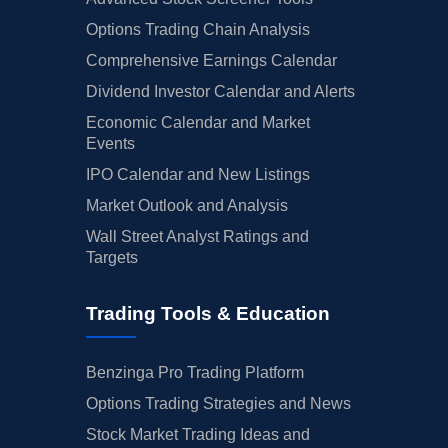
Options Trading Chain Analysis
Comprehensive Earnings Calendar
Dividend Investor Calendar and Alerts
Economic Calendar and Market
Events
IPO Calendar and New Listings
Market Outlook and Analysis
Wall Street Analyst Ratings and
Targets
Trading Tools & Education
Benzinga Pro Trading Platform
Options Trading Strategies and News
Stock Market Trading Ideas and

--*--

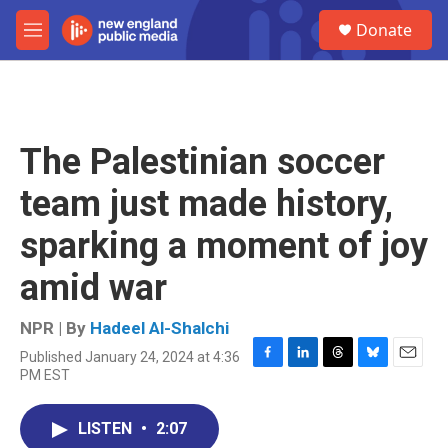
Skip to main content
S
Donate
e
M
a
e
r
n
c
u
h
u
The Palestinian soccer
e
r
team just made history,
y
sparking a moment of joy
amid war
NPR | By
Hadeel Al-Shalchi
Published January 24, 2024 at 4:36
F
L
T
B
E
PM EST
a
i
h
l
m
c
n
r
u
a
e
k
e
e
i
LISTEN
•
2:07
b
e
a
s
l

--*--

*Job*
All lines in the listing above that contain "Options" should be shown.

*Response to this task*
Options Trading Chain Analysis
Options Trading Strategies and News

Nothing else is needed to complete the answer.